Structural equation modelling of nucleotide polymorphisms and pharmacokinetics in direct oral anticoagulant use for stroke and embolism prevention in atrial fibrillation.

Background: Genetic factors affect DOAC pharmacokinetics and efficacy in atrial fibrillation (AF) patients, yet no pharmacogenomic guidelines exist. This study aims to assess their impact on supporting personalized therapy.

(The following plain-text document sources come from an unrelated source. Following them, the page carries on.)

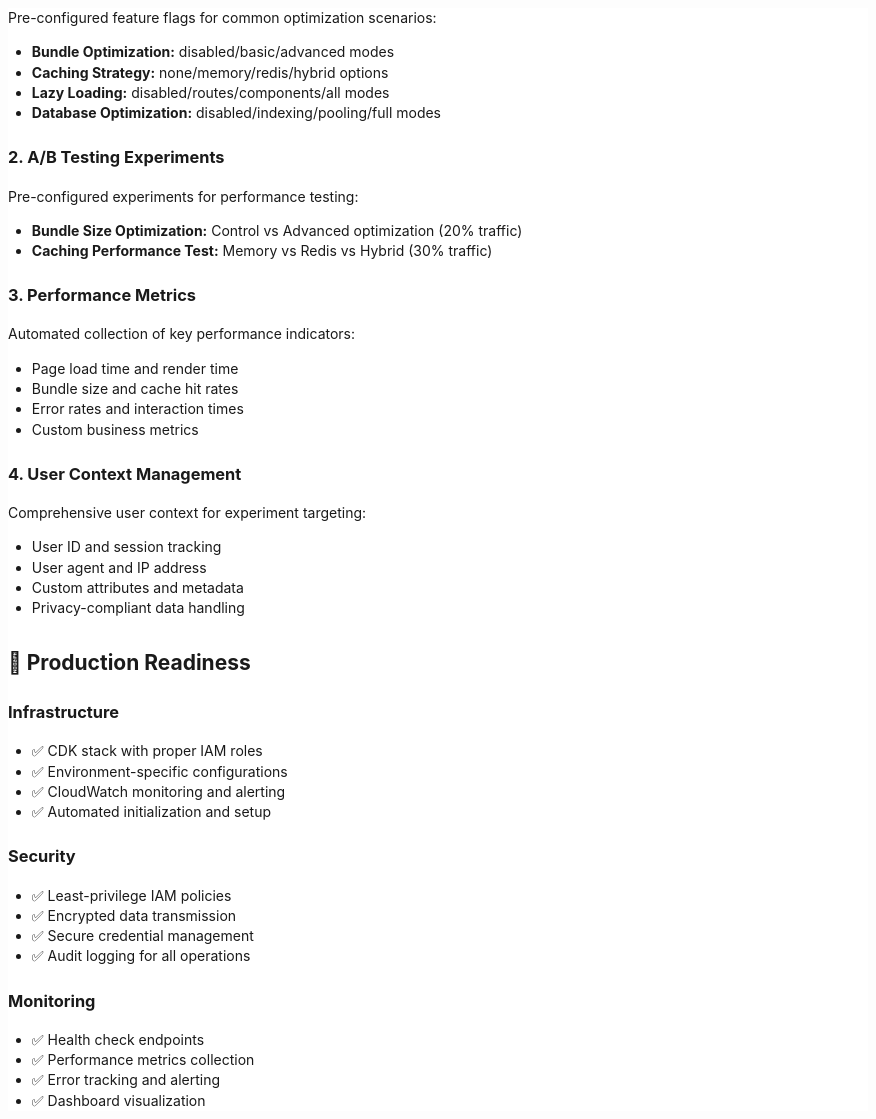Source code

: Pre-configured feature flags for common optimization scenarios:

- **Bundle Optimization:** disabled/basic/advanced modes
- **Caching Strategy:** none/memory/redis/hybrid options
- **Lazy Loading:** disabled/routes/components/all modes
- **Database Optimization:** disabled/indexing/pooling/full modes

### 2. A/B Testing Experiments

Pre-configured experiments for performance testing:

- **Bundle Size Optimization:** Control vs Advanced optimization (20% traffic)
- **Caching Performance Test:** Memory vs Redis vs Hybrid (30% traffic)

### 3. Performance Metrics

Automated collection of key performance indicators:

- Page load time and render time
- Bundle size and cache hit rates
- Error rates and interaction times
- Custom business metrics

### 4. User Context Management

Comprehensive user context for experiment targeting:

- User ID and session tracking
- User agent and IP address
- Custom attributes and metadata
- Privacy-compliant data handling

## 🚀 Production Readiness

### Infrastructure

- ✅ CDK stack with proper IAM roles
- ✅ Environment-specific configurations
- ✅ CloudWatch monitoring and alerting
- ✅ Automated initialization and setup

### Security

- ✅ Least-privilege IAM policies
- ✅ Encrypted data transmission
- ✅ Secure credential management
- ✅ Audit logging for all operations

### Monitoring

- ✅ Health check endpoints
- ✅ Performance metrics collection
- ✅ Error tracking and alerting
- ✅ Dashboard visualization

Methods: Following PRISMA-2020 (PROSPERO: CRD42024592412), a systematic review analysed 31 studies with 8558 AF patients across Asia and Europe. Structural Equation Modelling (SEM) in R Studio (v2024.12) assessed 331 genotypes affecting pharmacokinetics and clinical events. Monte Carlo simulations, pathway enrichment, PCA clustering, and logistic regression further refined the analysis.

Results: Dabigatran metabolism is influenced by ABCB1 and CES1 polymorphisms, with ABCB1 (rs1045642, AAAG), CES1 (rs761128900, T), and CES1 (rs71647871, AA/AG) linked to low bleeding risk (<30 %), ensuring stable efficacy. Apixaban's safety is associated with ABCB1 (rs2032582, AA), ABCB1 (rs1045642, CT/CT), and PXR haplotype1B, minimizing bleeding/stroke risk (<20 %). Rivaroxaban effectiveness is enhanced by ABCG2 (rs546230660, AG), ABCB1 (c.61236, CT), CYP3A4 (rs4646440, WT), and CYP3A4 (rs55808883, CT), reducing stroke/bleeding risk (<20 %). Edoxaban clearance depends on SLCO1B1 (rs11045879, TCCC) and SLCO1B1 (c.388A > G, rs12317268, AGGG), maintaining stable plasma levels (stroke/bleeding risk <40 %). SEM results (CFI = 0.997, TLI = 0.990, RMSEA = 0.037, SRMR = 0.031) confirm model stability, logistic regression (AUC = 0.996) reinforcing findings. PCA clustering identified low risk (stable drug levels, minimal bleeding risk) and moderate risk (suboptimal pharmacokinetics, higher stroke/bleeding risks) 69.7 % of the total variance.

Conclusion: genetics significantly influences DOAC pharmacokinetics, particularly for dabigatran and apixaban, where stroke and bleeding risks correlate with Cmin and Cmax. Pharmacogenomic profiling and therapeutic drug monitoring are crucial for optimizing therapy, especially in high-risk patients.